Rat pups exhibit transient "developmental dyskinesias," such as tremor and myoclonus, that are analogous to motor immaturities of the human neonate. Myoclonic jerks in the neonatal rat may reflect a developmental imbalance of excitatory and inhibitory neurotransmission. To test this hypothesis, spontaneous myoclonic jerks of naive rat pups (n = 200) were characterized behaviorally and pharmacologically. The frequency of myoclonus was high (154 +/- 14 jerks/30 min) in the first week. The distribution of jerks included limbs (47%) (27% in forelimbs and 20% in hindlimbs), tail (30%), trunk (12%), and head (11%). Myoclonus constituted the predominant neonatal adventitious movement (81%). Myoclonic jerks were variable in intensity, focal and multi-focal more often than generalized, and occurred when nonrespiratory movements were infrequent or absent, suggesting sleep. Myoclonic frequency significantly diminished after the second week; therefore, drug effects were studied in the first 7 days. Systemic injection of the novel noncompetitive N-methyl-D-aspartate (NMDA) receptor antagonist MK-801 blocked neonatal myoclonus in a dose-dependent manner (ID50 = 0.67 mg/kg; r = 0.93). The nonselective excitatory amino acid (EAA) receptor antagonist kynurenic acid was ineffective. The EAA antagonist AP4 (1 and 10 mg/kg) also reduced myoclonic jerks, but other drugs, such as the selective glycine antagonist Iso-THAO (1 and 10 mg/kg), strychnine (0.5 mg/kg), clonazepam, and diazepam (1 mg/kg), were ineffective blockers.

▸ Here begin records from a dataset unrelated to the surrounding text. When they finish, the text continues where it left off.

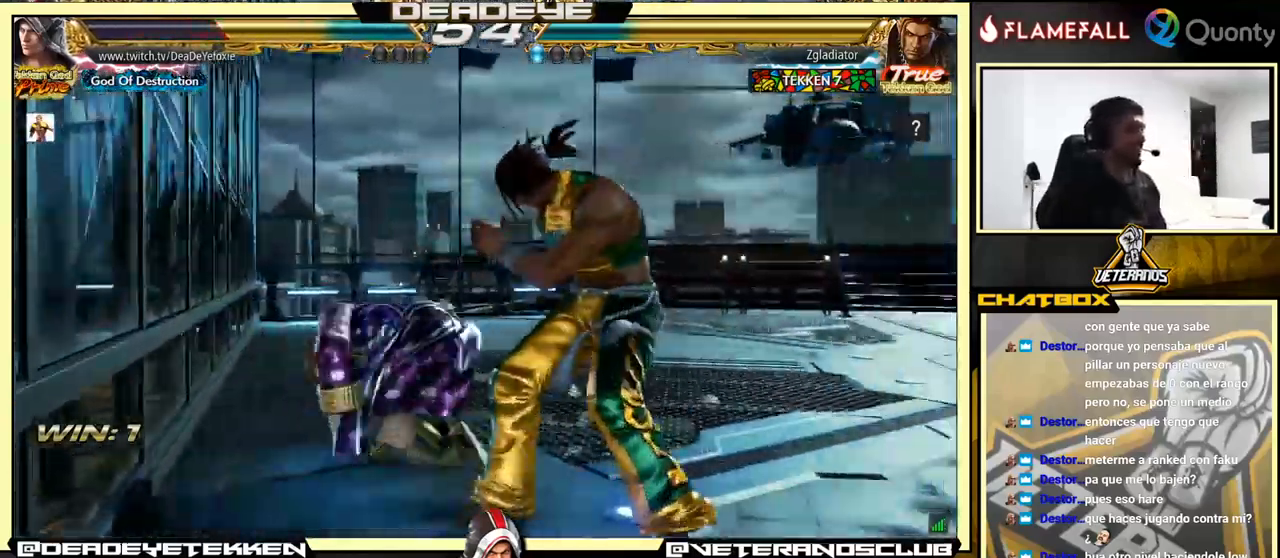
{"buttons": [], "left_stick": "center", "events": [[50, "left_stick", "down-left"], [383, "SQUARE", "down"], [383, "left_stick", "center"], [416, "SQUARE", "up"]]}
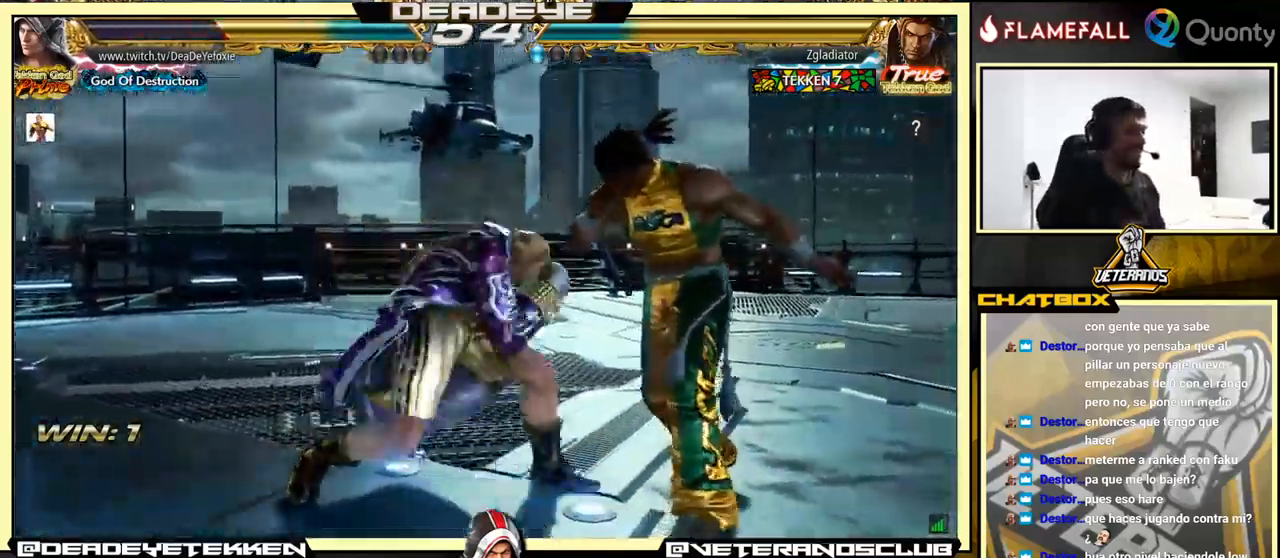
{"buttons": [], "left_stick": "center", "events": [[216, "SQUARE", "down"], [266, "left_stick", "down"], [333, "SQUARE", "up"], [433, "left_stick", "center"]]}
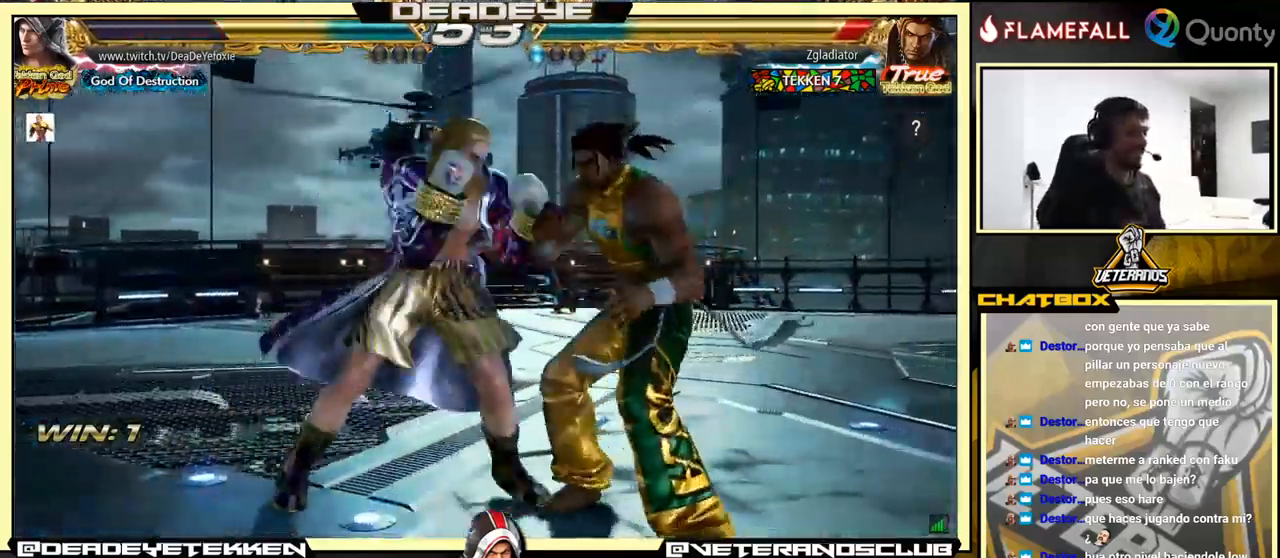
{"buttons": [], "left_stick": "center", "events": [[200, "left_stick", "up"], [300, "left_stick", "center"]]}
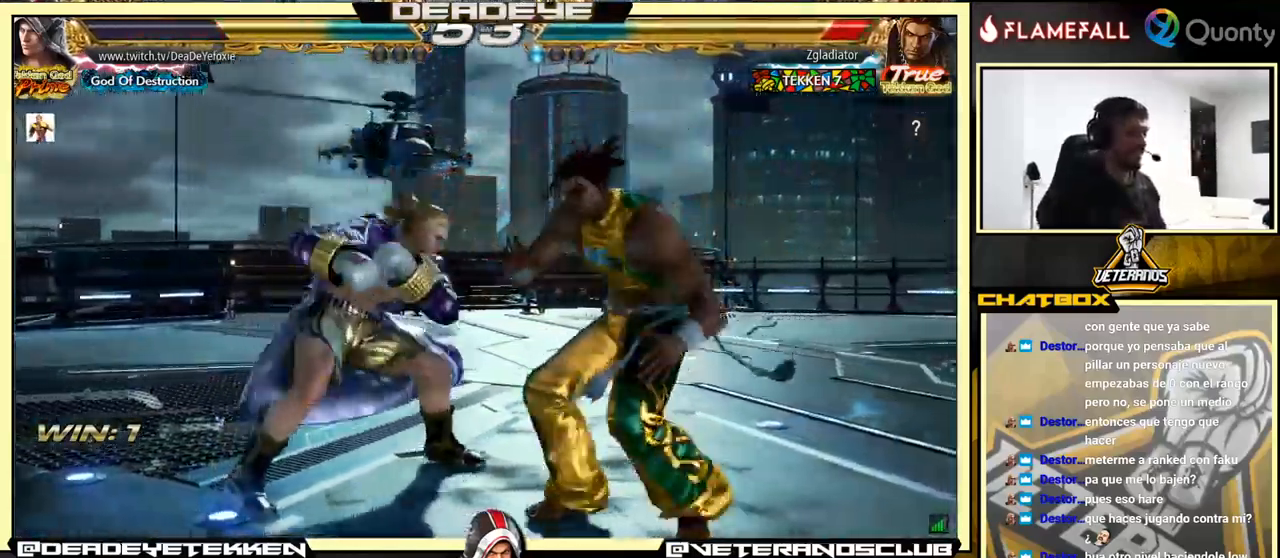
{"buttons": [], "left_stick": "center", "events": [[50, "left_stick", "down"], [66, "TRIANGLE", "down"], [166, "SQUARE", "down"], [233, "TRIANGLE", "up"], [366, "SQUARE", "up"], [400, "left_stick", "center"]]}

The putative agonists quisqualic acid (1-50 mg/kg) and NMDA (1-10 mg/kg) altered myoclonus only at behaviorally toxic doses. These data suggest that EAA receptors participate in developmental myoclonus of the neonatal rat and that development myoclonus may be a useful quantitative model of functional maturity of excitatory/inhibitory synapses. The efficacy of MK-801 also should be evaluated in drug- and lesion-induced myoclonus. Recognition of the high frequency and state dependence of spontaneous myoclonic jerks in neonatal rats may be important to neonatal antiepileptic drug studies.